Betreff
Der Verwaltungsgerichtshof hat durch die Vorsitzende Senatspräsidentin Mag. a Nussbaumer Hinterauer sowie Hofrat Mag. Eder und Hofrätin Mag. Zehetner als Richterinnen und Richter, unter Mitwirkung der Schriftführerin Mag. a Stüger, in der Rechtssache der Revision der Y R, vertreten durch Dr. Max Kapferer, Mag. Thomas Lechner und Dr. Martin Dellasega, Rechtsanwälte in 6020 Innsbruck, Schmerlingstraße 2/2, gegen das Erkenntnis des Bundesverwaltungsgerichts vom 23. Mai 2025, G316 22992671/20E, betreffend Angelegenheiten nach dem AsylG 2005 und dem FPG (belangte Behörde vor dem Verwaltungsgericht: Bundesamt für Fremdenwesen und Asyl), den Beschluss gefasst:
Spruch
Die Revision wird zurückgewiesen.
1Die Revisionswerberin, eine Staatsangehörige von Kuba, stellte am 23. Mai 2022 einen Antrag auf internationalen Schutz nach dem Asylgesetz 2005 (AsylG 2005), den sie im Wesentlichen mit Diskriminierungen und Gewalt aufgrund ihrer sexuellen Orientierung, wobei die kubanischen Behörden sie nicht geschützt hätten, begründete.

*Angezeigte Daten:*
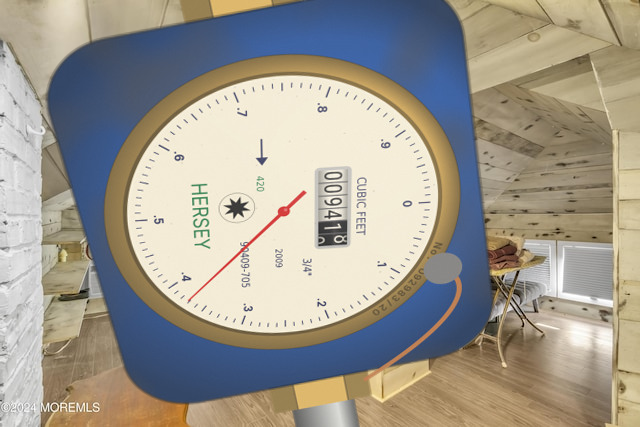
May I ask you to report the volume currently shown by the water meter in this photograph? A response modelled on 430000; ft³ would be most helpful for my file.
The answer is 9418.37; ft³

*Aufgaben:*
(A) Entscheiden Sie, ob die folgenden Aussagen mit dem Lesetext übereinstimmen, und belegen Sie jede Antwort mit den maßgeblichen Worten des Lesetexts: (i) Die Revision hatte keinen Erfolg. (ii) Die Revisionswerberin ist kubanische Staatsangehörige. (iii) Den Antrag auf internationalen Schutz stellte sie im Jahr 2025.
(B) Beantworten Sie anhand des Lesetexts diese Fragen:
(i) Welche Behörde war vor dem Verwaltungsgericht die belangte Behörde?
(ii) In welcher Stadt sind die Rechtsanwälte der Revisionswerberin tätig?
(iii) Womit begründete die Revisionswerberin ihren Antrag im Wesentlichen?

*Lösungen:*
(A)
(i) Ja: „Die Revision wird zurückgewiesen.“
(ii) Ja: „eine Staatsangehörige von Kuba“
(iii) Nein: „stellte am 23. Mai 2022 einen Antrag auf internationalen Schutz“

(B)
(i) Die belangte Behörde war das Bundesamt für Fremdenwesen und Asyl.
(ii) Die Rechtsanwälte sind in Innsbruck tätig.
(iii) Sie begründete ihn mit Diskriminierungen und Gewalt aufgrund ihrer sexuellen Orientierung, vor denen die kubanischen Behörden sie nicht geschützt hätten.